2. The arithmetic processing apparatus according to claim 1, comprising

a memory to which an unprocessed list in which unprocessed task information that indicates an unprocessed task is held and a processed list in which processing time information that indicates a processing time of a processed task is held are allocated for each of the plurality of processing circuits, and to which the plurality of processing circuits is accessible,

wherein the processing circuit that has completed processing of the predetermined number of tasks determines presence or absence of an unprocessed task by referring to the unprocessed list corresponding to the other processing circuit, and predicts a processing time of an unprocessed task based on processing time information held in the processed list corresponding to the other processing circuit.

3. The arithmetic processing apparatus according to claim 2,

wherein the processing circuit that has completed processing of the predetermined number of tasks calculates a processing speed that is a processing time for each task based on processing time information held in a processed list corresponding to the other processing circuit, and calculates a predicted value of a processing time for an unprocessed task by multiplying a calculated processing speed by the number of unprocessed tasks indicated in the unprocessed list.

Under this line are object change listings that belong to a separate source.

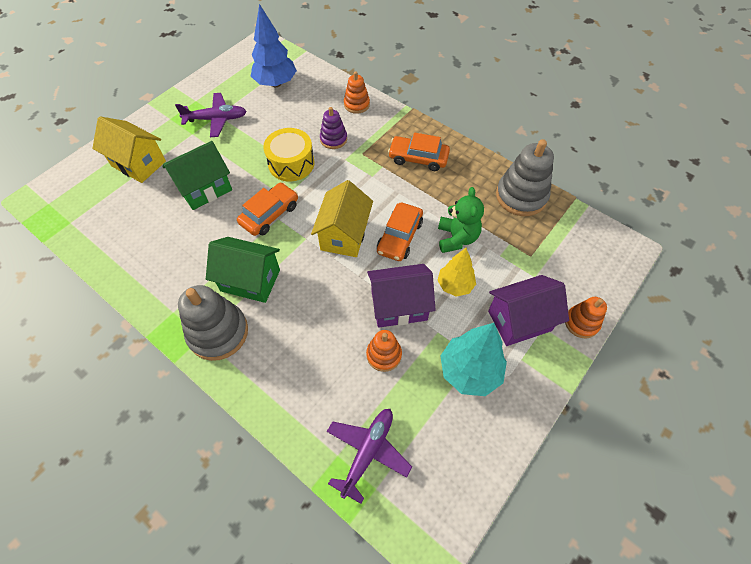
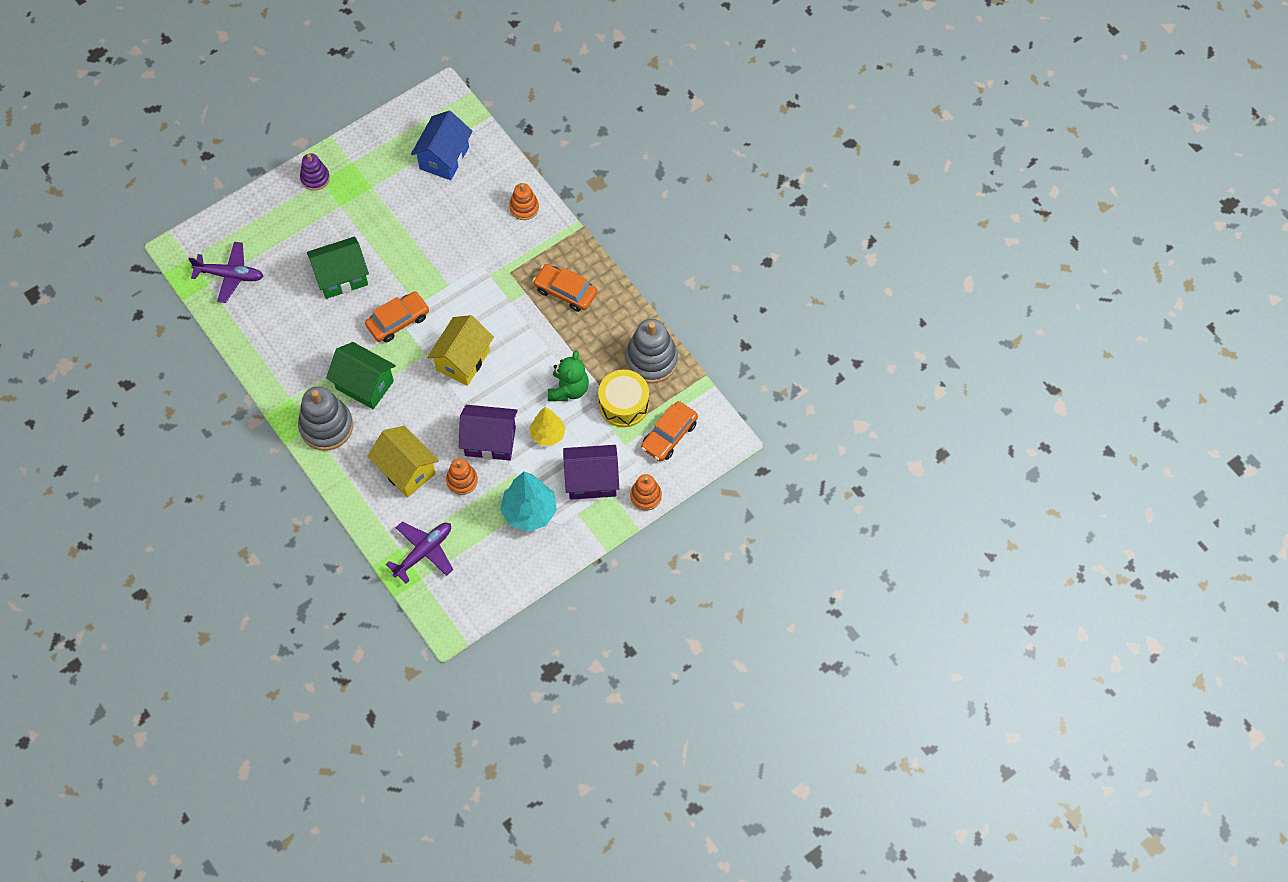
camera: 15 degrees right, 5 degrees up
(139, 163) = (281, 231): yellow house -> yellow house (406, 470)
(216, 119) = (369, 193): purple plane -> purple plane (230, 275)
(276, 83) = (444, 158): blue tree -> blue house
(291, 163) = (434, 267): yellow drum -> yellow drum (623, 404)
(333, 139) = (485, 247): purple stacking toy -> purple stacking toy (315, 178)
(399, 237) = (515, 375): orange car -> orange car (669, 435)

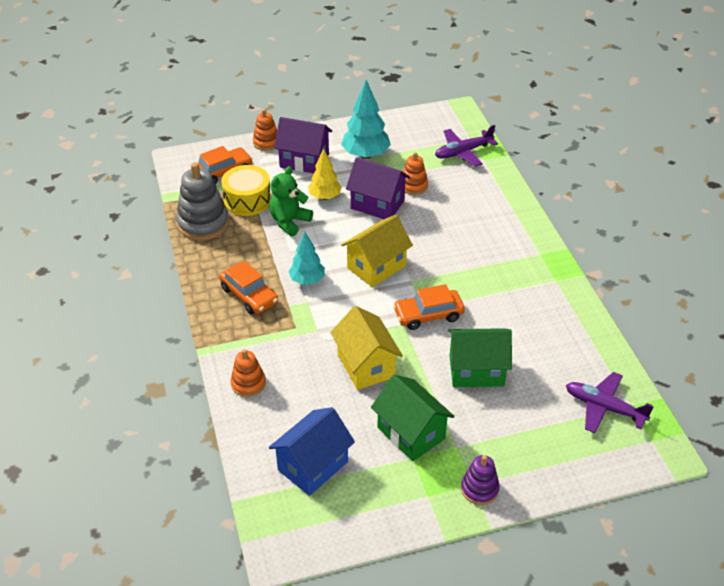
camera: 160 degrees left, 20 degrees down
(326, 426) = (525, 250): grey stacking toy -> none
(364, 385) = (479, 272): green house -> green house (411, 433)
(406, 470) = (460, 203): yellow house -> yellow house (366, 365)
(521, 324) = (307, 280): none -> turquoise tree

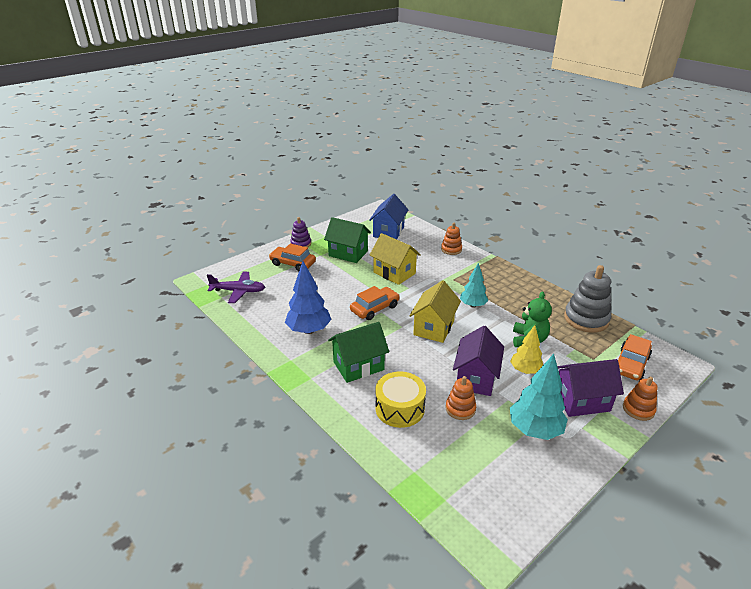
camera: 155 degrees right, 10 degrees down
(247, 200) = (580, 346): yellow drum -> yellow drum (400, 408)
(249, 295) = (499, 286): orange car -> orange car (292, 263)
(377, 204) = (476, 378): purple house -> purple house turned 75 degrees counterclockwise
(463, 152) = (441, 473): purple plane -> none
(476, 371) = (326, 288): green house -> green house (358, 366)
(523, 310) = (309, 330): none -> blue tree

4. The arithmetic processing apparatus according to claim 2,

wherein a current processing list in which a start time of a task in processing is held is further allocated to the memory for each of the plurality of processing circuits, and

the processing circuit that has completed processing of the predetermined number of tasks sets, when the processing time information is not held in the processed list corresponding to the other processing circuit, an elapsed time from a start time held in the current processing list corresponding to the other processing circuit to a current time as a predicted value of a processing time of an unprocessed task.

5. The arithmetic processing apparatus according to claim 2,

wherein a task list in which task information that indicates each of all tasks to be processed in the plurality of processing circuits is held is further allocated to the memory, and

each of the plurality of processing circuits repeats an operation of acquiring a plurality of pieces of task information from the task list and sequentially processing a plurality of tasks corresponding to the acquired plurality of pieces of task information, and determines that processing of the predetermined number of tasks is completed when all pieces of task information are acquired from the task list at completion of processing of the plurality of tasks.

6. The arithmetic processing apparatus according to claim 5,

wherein each of the plurality of processing circuits deletes, when a plurality of pieces of task information is acquired from the task list, an acquired plurality of pieces of task information from the task list, and determines that processing of the predetermined number of tasks is completed when there is no task information held in the task list.

7. The arithmetic processing apparatus according to claim 1,

wherein the task is processed by a process executed by the plurality of processing circuits.

8. The arithmetic processing apparatus according to claim 1,

wherein virtual screening is performed by a task processed by each of the plurality of processing circuits.

9. An arithmetic processing method comprising:

predicting, by each of a plurality of processing circuits each configured to execute processing of a predetermined number of tasks and included in an arithmetic processing apparatus, when there is an unprocessed task in another processing circuit at completion of processing of the predetermined number of tasks, a processing time of an unprocessed task for each processing circuit, and

transferring at least one of tasks from a processing circuit that has a longest predicted processing time and has a predicted processing time equal to or larger than a threshold value to an own processing circuit to execute processing.